Preventative Maintenance is a broad spectrum of styles encompassing:
• Prognostics
• Reliability Centered Maintenance (RCM)
• Corrective Maintenance
• Operational Maintenance
• Predictive Maintenance (PdM)
• Value Driven Maintenance
A few to note here as being popular in modern manufacturing, Reliability Centered Maintenance or better known as RCM, and Predictive Maintenance or PdM. These two are widely accepted and used to be sure that systems continue to operate at a maximum efficiency. This does not mean that equipment stays running 100% of the time, more that any down time can be planned for and that typically saves companies money in terms of lost production.

Reliability Centered Maintenance (RCM) – An engineering framework that defines the operational parameters of an entire maintenance regime. First used by United Airlines to describe their optimum maintenance requirements for their fleet of aircraft, this regime can be used to create strategies around the most critical of assets in a plant. This framework specifically addresses maintenance preventable failures and can result in a program that exceeds uptime requirements with less resources. RCM uses techniques from standard preventative measures as well as predictive maintenance techniques.

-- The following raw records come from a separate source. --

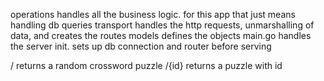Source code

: operations handles all the business logic. for this app that just means handling db queries
transport handles the http requests, unmarshalling of data, and creates the routes
models defines the objects
main.go handles the server init. sets up db connection and router before serving



/
    returns a random crossword puzzle
/{id}
    returns a puzzle with id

Predictive Maintenance (PdM) – is the process of continuous monitoring of equipment condition to ascertain a reasonable failure window in time. This process saves time because maintenance tasks can be performed only when needed vs. on a standard schedule. PdM inspections are typically performed when the machinery is operating normally, reducing costly downtime. Successful PdM programs rely heavily on representative data which is consistently tracked and documented over time. PdM techniques include infrared, acoustic, vibration analysis, oil analysis, and others. In the future this type of monitoring will see extensive advancements in technology based on the current rate of sensor development and the development of wireless networks.

Operational Maintenance
This regime is typically the care and minor maintenance and cleaning of equipment by operators in the field. This typically does not require any advanced training or skill to accomplish. The operator is aware of the state of readiness of the equipment and can quickly maintain the equipment reducing the delays in waiting for additional, more qualified, maintenance staff or engineers. Operational Maintenance may require the operator to perform things like changing out filters, blades, cutting tools, belts and the like but rarely requires any internal maintenance or any tasks that require specific knowledge of the system’s function or design.

Corrective Maintenance
This is simply a task that gets performed once a piece of equipment or system has failed. This regime is to identify, isolate, and rectify a specific fault or series of faults so that a machine or system can be returned to normal operating condition within specified limits. Corrective Maintenance is generally reserved for those pieces of equipment which have been defined as non-critical. Many articles have been written about Corrective Maintenance as a regime because prior to the technology and systems development within PdM and RCM regimes, this was all maintainers had to work with in order to keep plants operating.

These regimes have a place in just about every type of plant, factory, and facility in existence today. Trico exists to provide the lubrication management tools of maintenance regimes as well as oil analysis and analytical ferrography, which is one of the most cost effective tools that makes RCM and PdM so useful.